_Task list:_
**1.** In the Alsace history text below, in what year did the Polish king die, after which the duchy passed to the French crown?
**2.** Write a continuation of the Alsace history text below, starting right after its final sentence.

Remmick-Hubert Web Site - Hubert & Hummel Genealogy
Last Update: 21 Nov 2011
ALSACE [ELSASS],
Rhin-Bas, France
2004
In French the area is known as Alsace. When it was in German hands it was called Elsass or Elsace. Presently it is an area whihc is on the eastern border of France next to the Rhine and across the river is Germany. The area comprises of Bas-Rhin[e] and Hut-Rhin[e]. The chief cities are Strasbourg, Comar, and Mulhouse. The history is difficult to follow at times because it has been pulled back and forth from French hands to Germans hands. In 870 in was part of the East Franksih Kingdom. The Peace of Westphalia in 1648 carried it to French hands by annexations when Louis XIV was king. But not all of the area was annexed, at least not until the French Revolution. It was ceded to Germany and became part of the Lorraine in 1871. The French regained control in 1918. During the Great War [WWI], Germany occupied Alsace area. After the defeat of Germany, Alsace, once, again, became part of France and has remained so since that time.
Duchy of Lotharingia in the year 1000
History in more detail: Through the years tht followed Lotharigia was divided into three sections in the year 1000. In this map the pink of Lower Lorraine, the purple is Upper Lorraine. Frisia is in orange. These areas through the following centuries became fragmented by the French and the Holy Roman Empire. In the 12th century there was the formation of the Duchy of Limurg and the Duchy of Brabant and the rulers were titled the Dukes of Lotheir. The Lower Lorraine faded away by bites and pieces and the Upper Lorrine becme part of the Holy Roman Empire with the Habsburgs as the ruling family. The French continued to invade and occupy area of the Lorraine and finally it was ceded to he French at the end of the War of the Polish Succession in 1737 but rulled by a Polish king Due to promises made by the Polish king, at his death in 1766 the duchy was inherited by the French crown and became known as the Province of Lorraine. In 1871, the treaty following the Franco-Prussian War, the German-speaking part of the Lorraine merged with Alsace and became known as Alsace-Lorraine in the new German Empire under the von Hohenzollerns of Prussia. In the 20th century, this area was contested, again, and it changed hands another four times. Part of Alsace became French and the other part became part of Germany. During WW I all the Germans who had migrated back into Alsace between 1871 and 1919 were expelled from Alsace and became stricktly French. In 1940 the Alsace was merged with the German area known as Baden. In 1945 part of the Alsace fell under French control and remains part of France today. The French Alsace Region includes the departments of Haut-Rhin, Bas-Rhin, Franche-Comte and the Lorraine. It shared with Germany the plain of the Rhine on the west bank of the Rhine River, the forrest of Vosges and he Black Forest.

_Dataset content:_
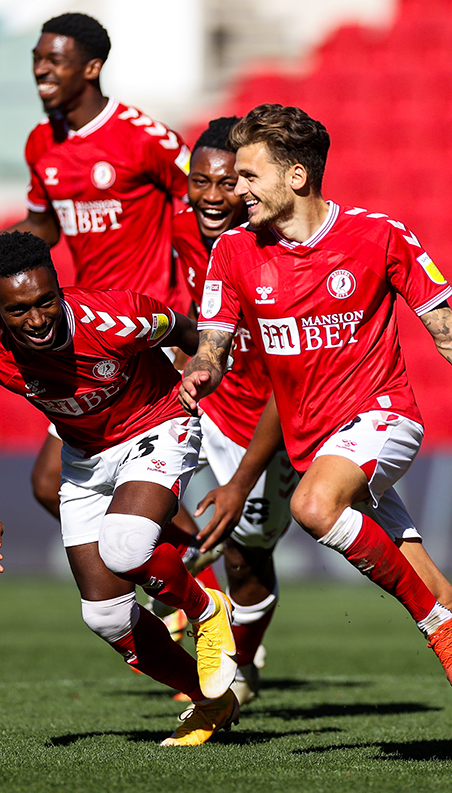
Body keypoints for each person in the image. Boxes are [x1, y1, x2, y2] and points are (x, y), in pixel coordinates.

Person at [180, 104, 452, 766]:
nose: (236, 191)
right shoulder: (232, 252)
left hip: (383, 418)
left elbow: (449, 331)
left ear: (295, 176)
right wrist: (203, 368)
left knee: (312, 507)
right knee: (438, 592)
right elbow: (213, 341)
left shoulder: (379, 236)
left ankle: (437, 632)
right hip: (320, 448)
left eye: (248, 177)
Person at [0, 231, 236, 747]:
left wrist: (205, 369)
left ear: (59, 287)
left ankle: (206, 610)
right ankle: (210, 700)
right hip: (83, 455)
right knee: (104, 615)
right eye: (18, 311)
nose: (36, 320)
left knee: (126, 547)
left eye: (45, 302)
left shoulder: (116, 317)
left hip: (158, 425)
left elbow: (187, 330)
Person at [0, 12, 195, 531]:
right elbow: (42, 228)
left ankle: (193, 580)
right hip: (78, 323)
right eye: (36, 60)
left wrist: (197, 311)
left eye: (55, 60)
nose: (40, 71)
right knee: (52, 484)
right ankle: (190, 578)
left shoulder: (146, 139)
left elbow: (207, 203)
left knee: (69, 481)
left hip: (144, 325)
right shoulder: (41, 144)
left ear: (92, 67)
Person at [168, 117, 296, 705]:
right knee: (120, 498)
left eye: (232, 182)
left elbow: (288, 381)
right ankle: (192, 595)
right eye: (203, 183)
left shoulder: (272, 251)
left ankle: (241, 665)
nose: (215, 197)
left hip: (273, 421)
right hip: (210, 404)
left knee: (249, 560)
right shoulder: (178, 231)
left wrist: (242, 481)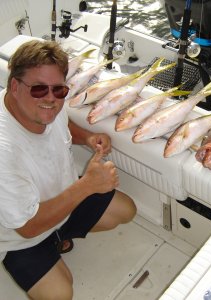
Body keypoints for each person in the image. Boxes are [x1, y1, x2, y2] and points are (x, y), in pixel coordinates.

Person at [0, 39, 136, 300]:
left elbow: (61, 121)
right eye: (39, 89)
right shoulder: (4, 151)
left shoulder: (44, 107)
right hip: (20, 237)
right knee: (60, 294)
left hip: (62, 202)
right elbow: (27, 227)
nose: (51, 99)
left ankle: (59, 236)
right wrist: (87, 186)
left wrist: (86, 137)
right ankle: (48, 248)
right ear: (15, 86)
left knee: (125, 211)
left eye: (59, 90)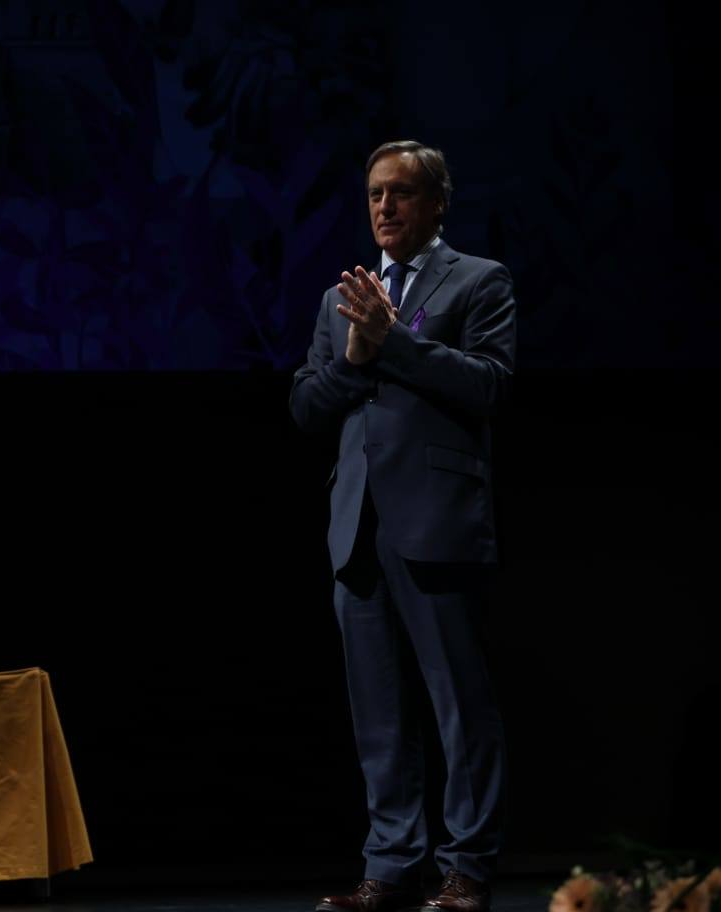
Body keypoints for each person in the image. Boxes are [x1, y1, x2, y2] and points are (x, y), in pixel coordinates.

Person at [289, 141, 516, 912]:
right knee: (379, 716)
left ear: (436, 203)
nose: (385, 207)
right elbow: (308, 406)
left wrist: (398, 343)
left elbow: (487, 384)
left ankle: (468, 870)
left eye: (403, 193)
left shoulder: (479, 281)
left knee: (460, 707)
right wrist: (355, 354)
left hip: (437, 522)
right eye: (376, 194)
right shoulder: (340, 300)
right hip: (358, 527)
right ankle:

_Responses:_
**1.** 1766

**2.**
The Germans, who did not want to fall under the French, immigrated to the North America and eastward to Austria-Hungary, Poland, and into Russia from 1712 and into the the 1800s. Taking part of this migration were ancestors of the Huberts and the Remmicks who fled the French invasions, religious freedoms, lost of properties, starvation and the many political termoils in the 1700s..
See the Hubert family who migrated to Perjamosch, Banat, Austria-Hungary in the early to mid 1700s
There were about 4,000 plus French speaking Germans, who were billigual, and French who were part of the three major waves of migration to the east from 1712 to the mid 1800s.
In going over the records, it is often difficult to unravel the place names entered in Vienna and or the colonies. The German names were used for places of origin, but, those villages and cities which are presently French are in French. So places like the French town of Guebwiller would be Gebweiler in German . Haguenau in German would be Hagenau. Selestat would be Schlettstadt..... Grand Rombach would be Ross Rumbach.... Saint - Maurice would be St. Moritz..... See the discussion of German place names in wikipedia [ http://en.wikipedia.org/wiki/German_place_names_(Alsace) or dvvh sites. This can be a whole different journey for many of you.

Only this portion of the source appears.